(Fragmento seleccionado):
En los últimos años asistimos en la región de América Latina y el Caribe a un ciclo revisionista que combina la negación y el cuestionamiento a la magnitud de las graves violaciones a los derechos humanos cometidas por el Estado en el pasado reciente, la relativización del número de víctimas, la reivindicación de los pasados autoritarios, la descalificación de las instituciones de la justicia transicional, el intento de instalar el relativismo desde el propio sistema educativo y/o la instauración de dispositivos de formación cívico-militares.

Es un aspecto de la respuesta continental a un ciclo progresista que, entre otras variables de orden político, económico y social, se caracterizó también por el establecimiento de un régimen de memoria basado en el reconocimiento de las responsablidades estatales respecto de las violencias del pasado, y en el ofrecimiento de memoria, verdad, justicia y reparación a las víctimas y a las sociedades en su conjunto. Aunque de modo desigual y no simultáneo, prácticamente todos los países de nuestra region llegaron a avanzar en esta línea, y un número muy significativo de experiencias de memoria se desarrollaron al amparo de este clima favorable, o como forma última de resistencia a la intemperie.

(Tareas propuestas):
a: Explica en una a tres oraciones a qué responde, según el fragmento, el ciclo revisionista en América Latina y el Caribe.
b: ¿Qué ofrecía el régimen de memoria a las víctimas y a las sociedades en su conjunto, de acuerdo con el fragmento?
c: Prosigue el fragmento sobre el ciclo revisionista en América Latina desde el punto en que termina.
Las entradas no guardan relación con el fragmento.

(Datos registrados):
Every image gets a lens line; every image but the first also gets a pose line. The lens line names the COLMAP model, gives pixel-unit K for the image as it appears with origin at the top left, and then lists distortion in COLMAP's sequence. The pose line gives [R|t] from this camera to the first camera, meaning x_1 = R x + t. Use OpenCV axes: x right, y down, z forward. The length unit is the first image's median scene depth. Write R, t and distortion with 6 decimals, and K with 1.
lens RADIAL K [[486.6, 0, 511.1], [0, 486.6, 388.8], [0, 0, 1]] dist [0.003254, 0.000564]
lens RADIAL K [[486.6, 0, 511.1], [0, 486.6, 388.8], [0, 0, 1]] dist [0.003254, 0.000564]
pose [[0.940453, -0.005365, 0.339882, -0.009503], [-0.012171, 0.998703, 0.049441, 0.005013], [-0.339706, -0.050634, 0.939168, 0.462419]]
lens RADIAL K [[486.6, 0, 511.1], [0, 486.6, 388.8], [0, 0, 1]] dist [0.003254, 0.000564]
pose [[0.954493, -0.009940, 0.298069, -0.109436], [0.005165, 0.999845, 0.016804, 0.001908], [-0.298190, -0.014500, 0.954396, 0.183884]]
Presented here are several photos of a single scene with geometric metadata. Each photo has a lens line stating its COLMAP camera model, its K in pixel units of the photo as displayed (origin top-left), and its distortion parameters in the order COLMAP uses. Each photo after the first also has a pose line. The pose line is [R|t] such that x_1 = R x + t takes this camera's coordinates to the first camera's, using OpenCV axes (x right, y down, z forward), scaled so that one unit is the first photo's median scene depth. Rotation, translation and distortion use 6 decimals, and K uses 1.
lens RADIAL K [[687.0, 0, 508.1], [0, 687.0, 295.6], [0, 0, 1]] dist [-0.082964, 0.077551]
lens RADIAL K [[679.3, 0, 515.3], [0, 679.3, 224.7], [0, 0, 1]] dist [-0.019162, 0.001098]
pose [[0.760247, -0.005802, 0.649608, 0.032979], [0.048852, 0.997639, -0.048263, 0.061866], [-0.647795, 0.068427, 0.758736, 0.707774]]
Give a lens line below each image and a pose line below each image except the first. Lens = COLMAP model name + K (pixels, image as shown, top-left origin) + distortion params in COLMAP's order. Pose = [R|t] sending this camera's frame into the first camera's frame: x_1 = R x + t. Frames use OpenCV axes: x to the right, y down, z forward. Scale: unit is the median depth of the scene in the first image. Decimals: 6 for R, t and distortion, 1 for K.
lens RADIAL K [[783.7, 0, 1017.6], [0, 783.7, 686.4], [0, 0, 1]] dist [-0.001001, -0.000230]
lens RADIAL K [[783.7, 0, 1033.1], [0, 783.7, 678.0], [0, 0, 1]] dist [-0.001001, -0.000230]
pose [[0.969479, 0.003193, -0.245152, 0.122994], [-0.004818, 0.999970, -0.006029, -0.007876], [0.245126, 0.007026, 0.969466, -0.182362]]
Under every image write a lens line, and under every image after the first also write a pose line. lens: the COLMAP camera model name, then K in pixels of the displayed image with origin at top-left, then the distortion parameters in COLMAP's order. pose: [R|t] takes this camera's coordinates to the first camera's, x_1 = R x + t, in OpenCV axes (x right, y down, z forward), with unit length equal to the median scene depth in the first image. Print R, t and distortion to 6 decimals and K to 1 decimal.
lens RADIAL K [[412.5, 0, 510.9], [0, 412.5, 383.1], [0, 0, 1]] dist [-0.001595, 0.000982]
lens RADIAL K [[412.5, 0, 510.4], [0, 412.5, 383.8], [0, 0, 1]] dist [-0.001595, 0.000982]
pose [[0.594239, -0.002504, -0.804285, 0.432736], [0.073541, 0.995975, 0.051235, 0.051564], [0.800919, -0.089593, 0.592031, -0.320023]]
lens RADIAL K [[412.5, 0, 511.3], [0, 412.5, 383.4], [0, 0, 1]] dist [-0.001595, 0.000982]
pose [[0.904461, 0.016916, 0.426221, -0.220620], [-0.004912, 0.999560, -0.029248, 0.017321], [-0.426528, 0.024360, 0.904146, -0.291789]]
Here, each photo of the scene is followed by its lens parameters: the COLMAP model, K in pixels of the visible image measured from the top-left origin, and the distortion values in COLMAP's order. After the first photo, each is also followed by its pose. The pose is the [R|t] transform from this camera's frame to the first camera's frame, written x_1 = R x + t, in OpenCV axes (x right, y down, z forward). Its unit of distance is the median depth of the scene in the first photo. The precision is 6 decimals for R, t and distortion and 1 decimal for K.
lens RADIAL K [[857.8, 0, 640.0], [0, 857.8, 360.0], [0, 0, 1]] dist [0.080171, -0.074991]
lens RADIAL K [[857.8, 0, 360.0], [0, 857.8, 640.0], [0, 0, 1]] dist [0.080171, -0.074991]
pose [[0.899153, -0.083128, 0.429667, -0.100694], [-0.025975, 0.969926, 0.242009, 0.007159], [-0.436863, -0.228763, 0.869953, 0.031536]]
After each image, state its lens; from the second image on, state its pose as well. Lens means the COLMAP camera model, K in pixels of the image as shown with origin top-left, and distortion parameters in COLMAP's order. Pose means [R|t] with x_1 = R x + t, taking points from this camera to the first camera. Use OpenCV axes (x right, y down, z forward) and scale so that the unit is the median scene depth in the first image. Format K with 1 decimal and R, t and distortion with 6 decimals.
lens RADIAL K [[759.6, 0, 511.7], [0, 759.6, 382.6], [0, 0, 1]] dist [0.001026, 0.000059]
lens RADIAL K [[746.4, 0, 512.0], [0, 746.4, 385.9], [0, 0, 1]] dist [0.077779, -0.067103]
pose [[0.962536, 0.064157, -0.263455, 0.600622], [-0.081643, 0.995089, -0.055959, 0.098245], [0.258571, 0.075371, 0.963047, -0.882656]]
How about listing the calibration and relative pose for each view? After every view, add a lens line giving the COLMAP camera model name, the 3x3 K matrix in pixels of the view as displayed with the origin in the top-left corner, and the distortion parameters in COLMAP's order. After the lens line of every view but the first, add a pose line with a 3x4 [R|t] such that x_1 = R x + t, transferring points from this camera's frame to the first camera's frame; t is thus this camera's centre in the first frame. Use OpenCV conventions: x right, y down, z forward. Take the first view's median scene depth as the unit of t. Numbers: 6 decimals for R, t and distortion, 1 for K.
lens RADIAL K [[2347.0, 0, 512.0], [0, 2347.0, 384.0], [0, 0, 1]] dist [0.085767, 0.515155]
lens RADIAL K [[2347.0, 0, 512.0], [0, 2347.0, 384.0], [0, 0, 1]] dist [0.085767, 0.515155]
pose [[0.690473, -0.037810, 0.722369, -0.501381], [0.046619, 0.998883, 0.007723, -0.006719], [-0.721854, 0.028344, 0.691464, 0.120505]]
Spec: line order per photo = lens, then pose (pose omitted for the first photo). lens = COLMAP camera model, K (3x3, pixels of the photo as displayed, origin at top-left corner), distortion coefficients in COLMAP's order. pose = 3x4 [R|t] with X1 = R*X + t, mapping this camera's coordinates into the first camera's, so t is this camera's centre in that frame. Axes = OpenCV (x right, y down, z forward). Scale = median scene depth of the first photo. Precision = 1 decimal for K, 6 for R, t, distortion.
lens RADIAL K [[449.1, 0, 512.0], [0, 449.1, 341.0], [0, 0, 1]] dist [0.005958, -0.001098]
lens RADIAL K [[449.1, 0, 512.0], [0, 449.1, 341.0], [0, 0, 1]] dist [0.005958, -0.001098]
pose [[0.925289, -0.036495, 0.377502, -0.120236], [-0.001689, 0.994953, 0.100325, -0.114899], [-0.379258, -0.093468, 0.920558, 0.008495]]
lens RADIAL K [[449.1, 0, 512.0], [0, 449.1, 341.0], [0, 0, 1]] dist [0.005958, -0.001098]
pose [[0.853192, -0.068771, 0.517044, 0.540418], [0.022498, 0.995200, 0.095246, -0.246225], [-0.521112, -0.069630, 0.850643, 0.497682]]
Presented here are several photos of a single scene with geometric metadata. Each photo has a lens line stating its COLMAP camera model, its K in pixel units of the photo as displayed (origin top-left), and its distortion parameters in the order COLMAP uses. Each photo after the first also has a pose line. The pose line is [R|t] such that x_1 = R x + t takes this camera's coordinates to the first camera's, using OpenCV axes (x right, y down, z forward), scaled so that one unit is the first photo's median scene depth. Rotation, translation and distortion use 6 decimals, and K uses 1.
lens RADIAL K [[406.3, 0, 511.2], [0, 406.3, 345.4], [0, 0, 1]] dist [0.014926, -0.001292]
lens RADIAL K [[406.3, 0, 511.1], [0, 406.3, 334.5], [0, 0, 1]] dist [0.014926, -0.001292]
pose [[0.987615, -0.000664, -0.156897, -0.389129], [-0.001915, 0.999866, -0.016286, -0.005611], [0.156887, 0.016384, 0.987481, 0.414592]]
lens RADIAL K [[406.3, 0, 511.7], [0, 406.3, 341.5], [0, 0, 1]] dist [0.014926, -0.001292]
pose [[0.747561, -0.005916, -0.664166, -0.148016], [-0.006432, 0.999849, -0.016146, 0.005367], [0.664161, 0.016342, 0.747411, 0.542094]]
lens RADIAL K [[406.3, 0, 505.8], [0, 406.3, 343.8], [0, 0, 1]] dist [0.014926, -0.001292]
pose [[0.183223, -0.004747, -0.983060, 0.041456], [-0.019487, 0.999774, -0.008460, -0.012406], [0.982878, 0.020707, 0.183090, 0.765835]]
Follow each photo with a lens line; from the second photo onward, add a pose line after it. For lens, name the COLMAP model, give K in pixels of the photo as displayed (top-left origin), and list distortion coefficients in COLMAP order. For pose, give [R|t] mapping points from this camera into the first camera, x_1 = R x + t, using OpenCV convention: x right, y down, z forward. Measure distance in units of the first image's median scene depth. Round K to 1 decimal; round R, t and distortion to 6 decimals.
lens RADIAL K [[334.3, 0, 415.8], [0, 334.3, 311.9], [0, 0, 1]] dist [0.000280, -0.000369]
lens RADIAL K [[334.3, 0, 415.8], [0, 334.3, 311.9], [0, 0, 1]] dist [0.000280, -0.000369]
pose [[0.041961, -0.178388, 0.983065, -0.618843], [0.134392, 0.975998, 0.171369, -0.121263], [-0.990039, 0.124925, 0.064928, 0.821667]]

(Respuestas por tarea):
a: El ciclo revisionista es un aspecto de la respuesta continental a un ciclo progresista. Ese ciclo se caracterizó, entre otras cosas, por establecer un régimen de memoria basado en el reconocimiento de las responsabilidades estatales por las violencias del pasado. También ofreció memoria, verdad, justicia y reparación a las víctimas y a las sociedades en su conjunto.

b: Memoria, verdad, justicia y reparación.

c:
Mientras la responsabilidad estatal en asegurar los derechos a la verdad, la reparación, la justicia y las garantías de no repetición se encontraba estipulada de modo muy concreto y taxativo, en materia de memoria, en cambio, no existían definiciones precisas sobre cuáles son las responsabilidades y límites del Estado en su rol de facilitador y garante de la memoria colectiva. Son pocos los países de nuestra región que cuentan hoy con políticas públicas de memoria.

Desde la Red de Sitios de Memoria Latinoamericanos y Caribeños, que reúne más de un centenar de espacios de memoria de 12 países de la región, propusimos a la Comisión Interamericana de Derechos Humanos la construcción de principios o estándares de memoria a nivel regional que, respetando las prácticas y culturas de las diversas comunidades, permitiera proteger el significativo desarrollo de experiencias de memoria que albergamos en nuestros territorios, dando herramientas para la defensa de la autonomía y estableciendo al mismo tiempo responsabilidades estatales en esta materia. Lo hicimos en un momento de peligro: luego de denunciar en varias oportunidades ante la Unidad y luego la Relatoria de Memoria, Verdad y Justicia de la CIDH ataques a sitios de memoria, amenazas a sus trabajadores, desfinanciamiento o desmantelamiento de instituciones existentes, proliferación de discursos intolerantes y antidemocráticos junto con narrativas anti-derechos, e intervenciones estatales que resultaban reñidas con la construcción de una verdad colectiva y con el sentido de reparación que necesitan las víctimas y la sociedad en general.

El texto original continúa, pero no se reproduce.